L'Eterna Battaglia dei Fiori Finti
Ammettiamolo, chi di noi non ha mai storto il naso di fronte a cascate di fiori di plastica color improbabile? Fiori finti che sfidano le leggi della botanica e del buon gusto. Non so voi, ma io preferirei un umile rametto d'olivo a un tripudio di seta sintetica.
E poi, la polvere! Si sa, i fiori finti attirano la polvere come il miele le api. E chi pulisce? I poveri volontari della parrocchia, armati di piumini e tanta pazienza. E noi, intanto, ci godiamo lo spettacolo… polveroso.
Il Mistero delle Poinsettie (Stelle di Natale) Giganti
Le Poinsettie, o Stelle di Natale, sono un classico. Bellissime, rosse fiammanti, perfette per l'atmosfera natalizia. Però, a volte, qualcuno esagera. Stelle di Natale così grandi da oscurare l'altare! Quasi quasi ti aspetti che inizino a cantare "Jingle Bells" da sole.
E non dimentichiamo la loro fragilità! Basta uno spiffero d'aria per farle appassire miseramente. E allora addio atmosfera natalizia, benvenuta tristezza botanica.
Quand'è Troppo è Troppo
Capiamoci, un po' di decorazioni sono belle e contribuiscono a creare l'atmosfera giusta. Ma c'è un limite. Un altare che sembra un negozio di articoli natalizi è, beh, troppo. Candele ovunque, angioletti che sorridono beati, luci intermittenti che sembrano quelle di un luna park… Dove finisce la sacralità e inizia il kitsch?
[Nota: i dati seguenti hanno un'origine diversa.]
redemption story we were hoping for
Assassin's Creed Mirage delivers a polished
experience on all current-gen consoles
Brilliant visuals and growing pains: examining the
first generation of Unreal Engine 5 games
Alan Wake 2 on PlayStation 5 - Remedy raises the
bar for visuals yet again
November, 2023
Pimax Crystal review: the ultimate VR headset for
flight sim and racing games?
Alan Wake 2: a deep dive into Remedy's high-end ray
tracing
Non voglio sembrare irrispettoso, sia chiaro. So che dietro ogni decorazione c'è l'impegno di persone che vogliono rendere la chiesa più accogliente e festosa. Ma forse, a volte, sarebbe meglio puntare sulla semplicità e l'eleganza. Un bel presepe, qualche candela (vere, per favore!), e un ramo di abete. Meno è meglio, no?

Questione di Gusti… o No?
Certo, i gusti sono gusti. Ma forse, quando si tratta di addobbare un luogo sacro, dovremmo tutti sforzarci di trovare un equilibrio tra tradizione e modernità, tra festa e spiritualità. Senza trasformare l'altare in una giostra natalizia.
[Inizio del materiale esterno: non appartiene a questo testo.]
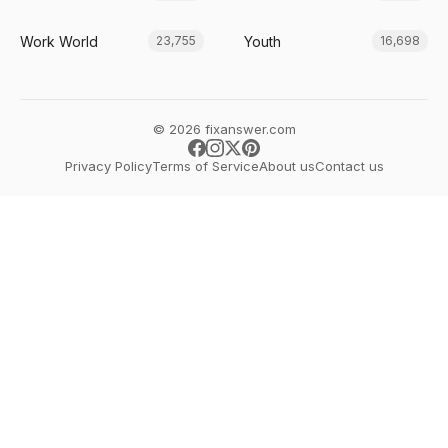
Work World
Youth
23,755
16,698
© 2026 fixanswer.com
Privacy Policy
Terms of Service
About us
Contact us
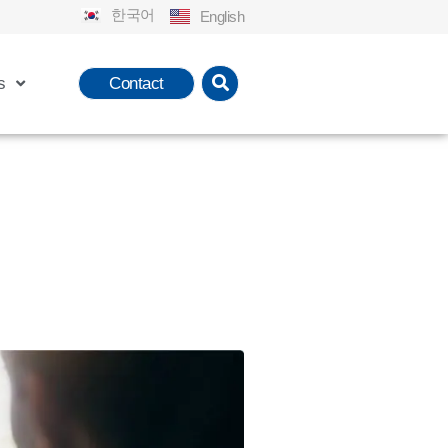
한국어
English
s
Contact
E voi cosa ne pensate? Siete team "fiori finti a oltranza" o team "minimalismo monastico"? Ditemi la vostra! Magari, confrontandoci, riusciamo a trovare la ricetta perfetta per un altare addobbato con gusto (e senza esagerazioni). In fondo, il Natale è anche questo: un'occasione per scambiarci opinioni e sorrisi, anche su argomenti apparentemente futili come le decorazioni in chiesa. E magari, l'anno prossimo, troveremo ad accoglierci un altare finalmente all'altezza delle nostre aspettative. O, almeno, con meno polvere!
Ricordate, la cosa più importante è festeggiare il Natale con il cuore pieno di gioia e serenità. E se poi l'altare non è proprio perfetto… pazienza! C'è sempre il panettone per consolarci. E magari, di nascosto, possiamo togliere qualche fiore finto. Shhh… non ditelo a nessuno!